Home / Brinton, Willard C. Graphic Methods for Presenting Facts. New York: The Engineering Magazine Company, 1914. Internet Archive identifier: cu31924032626792 (Cornell University Library copy). The first American textbook on what we now call data visualization. / Passage

Graphic Methods for Presenting Facts

Brinton, Willard C. Graphic Methods for Presenting Facts. New York: The Engineering Magazine Company, 1914. Internet Archive identifier: cu31924032626792 (Cornell University Library copy). The first American textbook on what we now call data visualization. 294 words

The American Society of Mechanical Engineers has invited about fifteen of the chief American societies of national scope to co-operate by sending one member each to a Joint Committee on Standards for Graphic Presentation. Though this committee is not yet completely organized, and it will be some time before any report is available, the reader who desires further information regarding standard practice should be on the lookout for any reports which the joint committee may publish in the future.
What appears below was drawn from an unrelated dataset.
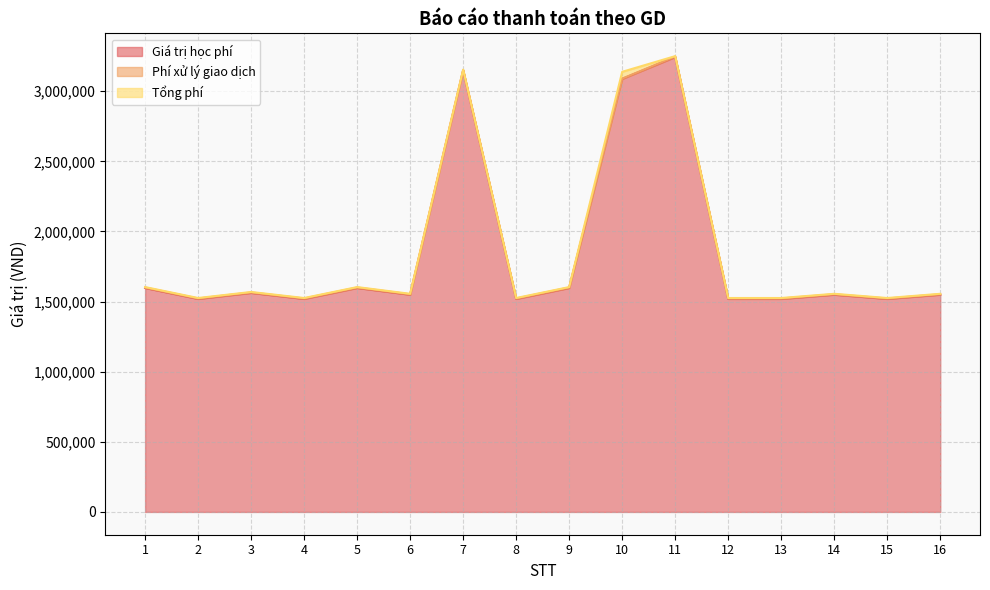

True or false: Tổng phí and Giá trị học phí intersect in this chart.

False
This volume may arouse in the minds of many readers a desire for more detailed information than can possibly be given here. The following books are suggested for the person who wishes to take up the study of statistics as related to the collection and interpretation of data without special reference to the methods of graphic presentation. The present work is necessarily limited to the consideration of graphic presentation, and those who wish to go further in the general subject of statistics should by all means consult books of the type exemplified by "The Elements of Statistical Method," by Willford I. King, The Macmillan Company, New York; "An Introduction to the Theory of Statistics," by G. Udny Yule, Grifiin and Company, London; '"Elements of Statistics," by Arthur L. Bowley, Charles Scribner's Sons, New York; "Primer of Statistics," by W. Palin Elderton and Ethel M. Elderton, Adam and Charles Black, London; "Statistical Averages," by Franz Zizek, Henry Holt and Company, New York; "Statistical Methods with Special Reference to Biological Variation," by C. B. Davenport, John Wiley and Sons, New York. Any list of this sort is, of course, incomplete and these books are mentioned as only a few of those which may be found useful to supplement the study of the subject considered in this volume.